Output every line of the records as a JSON list of strings, with one string per line and blank lines left out.

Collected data
---

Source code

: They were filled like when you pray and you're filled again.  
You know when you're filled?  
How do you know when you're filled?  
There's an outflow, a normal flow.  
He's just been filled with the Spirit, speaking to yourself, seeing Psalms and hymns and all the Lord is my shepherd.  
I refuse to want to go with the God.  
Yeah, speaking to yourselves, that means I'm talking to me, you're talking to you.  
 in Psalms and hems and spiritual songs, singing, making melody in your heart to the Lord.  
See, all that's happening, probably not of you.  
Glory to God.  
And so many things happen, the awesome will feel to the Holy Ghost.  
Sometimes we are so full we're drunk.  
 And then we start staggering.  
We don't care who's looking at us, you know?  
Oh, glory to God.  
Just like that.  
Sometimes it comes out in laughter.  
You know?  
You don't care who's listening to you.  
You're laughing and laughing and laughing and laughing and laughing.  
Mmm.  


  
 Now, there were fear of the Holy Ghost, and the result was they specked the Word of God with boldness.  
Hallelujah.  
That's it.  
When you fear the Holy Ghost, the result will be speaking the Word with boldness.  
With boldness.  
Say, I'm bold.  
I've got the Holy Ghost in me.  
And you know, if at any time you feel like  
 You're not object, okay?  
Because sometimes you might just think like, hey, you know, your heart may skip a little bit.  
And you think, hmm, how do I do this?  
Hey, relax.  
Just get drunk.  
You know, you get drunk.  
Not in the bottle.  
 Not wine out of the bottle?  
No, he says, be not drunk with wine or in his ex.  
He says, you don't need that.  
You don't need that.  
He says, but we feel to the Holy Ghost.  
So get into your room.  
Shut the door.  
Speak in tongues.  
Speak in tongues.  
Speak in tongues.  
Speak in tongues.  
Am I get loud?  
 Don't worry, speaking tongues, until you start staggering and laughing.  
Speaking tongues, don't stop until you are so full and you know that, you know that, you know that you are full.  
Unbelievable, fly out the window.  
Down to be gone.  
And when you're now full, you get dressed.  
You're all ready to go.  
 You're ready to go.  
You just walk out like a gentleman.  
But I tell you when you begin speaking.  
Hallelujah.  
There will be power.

---

#### YOUR RESPONSE:
[
  "Source code",
  ": They were filled like when you pray and you're filled again.  ",
  "You know when you're filled?  ",
  "How do you know when you're filled?  ",
  "There's an outflow, a normal flow.  ",
  "He's just been filled with the Spirit, speaking to yourself, seeing Psalms and hymns and all the Lord is my shepherd.  ",
  "I refuse to want to go with the God.  ",
  "Yeah, speaking to yourselves, that means I'm talking to me, you're talking to you.  ",
  " in Psalms and hems and spiritual songs, singing, making melody in your heart to the Lord.  ",
  "See, all that's happening, probably not of you.  ",
  "Glory to God.  ",
  "And so many things happen, the awesome will feel to the Holy Ghost.  ",
  "Sometimes we are so full we're drunk.  ",
  " And then we start staggering.  ",
  "We don't care who's looking at us, you know?  ",
  "Oh, glory to God.  ",
  "Just like that.  ",
  "Sometimes it comes out in laughter.  ",
  "You know?  ",
  "You don't care who's listening to you.  ",
  "You're laughing and laughing and laughing and laughing and laughing.  ",
  "Mmm.  ",
  " Now, there were fear of the Holy Ghost, and the result was they specked the Word of God with boldness.  ",
  "Hallelujah.  ",
  "That's it.  ",
  "When you fear the Holy Ghost, the result will be speaking the Word with boldness.  ",
  "With boldness.  ",
  "Say, I'm bold.  ",
  "I've got the Holy Ghost in me.  ",
  "And you know, if at any time you feel like  ",
  " You're not object, okay?  ",
  "Because sometimes you might just think like, hey, you know, your heart may skip a little bit.  ",
  "And you think, hmm, how do I do this?  ",
  "Hey, relax.  ",
  "Just get drunk.  ",
  "You know, you get drunk.  ",
  "Not in the bottle.  ",
  " Not wine out of the bottle?  ",
  "No, he says, be not drunk with wine or in his ex.  ",
  "He says, you don't need that.  ",
  "You don't need that.  ",
  "He says, but we feel to the Holy Ghost.  ",
  "So get into your room.  ",
  "Shut the door.  ",
  "Speak in tongues.  ",
  "Speak in tongues.  ",
  "Speak in tongues.  ",
  "Speak in tongues.  ",
  "Am I get loud?  ",
  " Don't worry, speaking tongues, until you start staggering and laughing.  ",
  "Speaking tongues, don't stop until you are so full and you know that, you know that, you know that you are full.  ",
  "Unbelievable, fly out the window.  ",
  "Down to be gone.  ",
  "And when you're now full, you get dressed.  ",
  "You're all ready to go.  ",
  " You're ready to go.  ",
  "You just walk out like a gentleman.  ",
  "But I tell you when you begin speaking.  ",
  "Hallelujah.  ",
  "There will be power."
]